The sergeant shakes her head. In uniform, no jacket. Hair clipped back. I find her very attractive, nice voice, lovely laugh the one time I say anything remotely funny. So I know how it will play out. I’ll barely look at her, and she’ll think I’m rude, our business will be concluded at some stage, and that will be that.
Seven years and I can still imagine Olivia seeing right through me, as if it matters. How stupid.
‘We had a basic look, but haven’t had the time to get down to the bottom of underwear drawers yet.’
‘Correspondence?’
‘None. Of course, these days we hardly ever find correspondence from anyone, unless
it’s online.’
‘How’s that looking?’
‘She had an old laptop. Surprisingly little on it, for anyone. She was still using some antediluvian internet connection, very little history. Watched some porn, looked at YouTube. Never downloaded anything. By modern standards, just not interested.’
I turn away from her and look at the meagre collection of items in the front room.
‘You got time to help me look through the house now? Shouldn’t take too long.’
I’m not looking at her as I ask. I could do it myself, but I feel I really need to get back to my own station at some point. It will already look like I’m delaying the rebuke from Quinn, which I’m not. Not trying to avoid anything, just following a sensible course of action. Still, it’s time I went home.
‘I can give you thirty minutes,’ she says, after a short pause. I turn and give her the merest of smiles.
‘What are we looking for?’ she asks.
Good question.
‘Anything to do with Estonia…’
‘Estonia?’
‘They still haven’t told you?’
She shakes her head. ‘I presumed there was more to it.’
Stare at the floor for a moment. Quinn obviously has his reasons for not yet passing on the full details of this along the chain, but I can’t think of any that I’m not going to find absurd and petty.
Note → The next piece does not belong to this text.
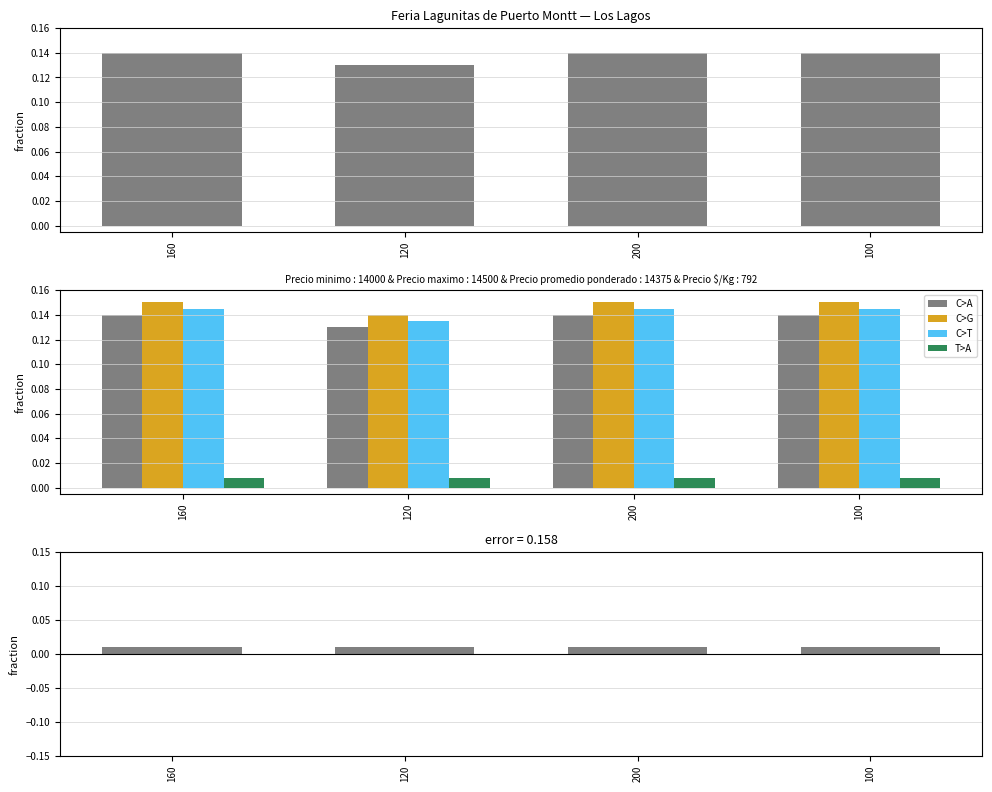

The value of Precio $/Kg at 200 is 0.0. True or false?

False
‘OK, me telling you this is probably a bit above both our pay grades, but here it is. And feel free to pass it on up the chain when you get back to the office. I’ll take the heat when I get back to Dingwall…’
‘If you’re sure.’
‘Already due a trip to the naughty step. One more thing…’
We share a smile. A moment. One of those moments that always feels so utterly hopeless.
* * *
Natterson’s a decent kid. I don’t think he has a story. Perhaps, in its way, it’s the best story of all. Nothing dramatic, nothing untoward. A normal life. He was a kid from Inverness who always wanted to be a police officer. And now he is. Nothing outstanding about him, just a decent kid doing his job. Working his way through the ranks, but without any ego attached to him. Does his job, goes home to his wife and kids in their house in Culbokie. That’s all.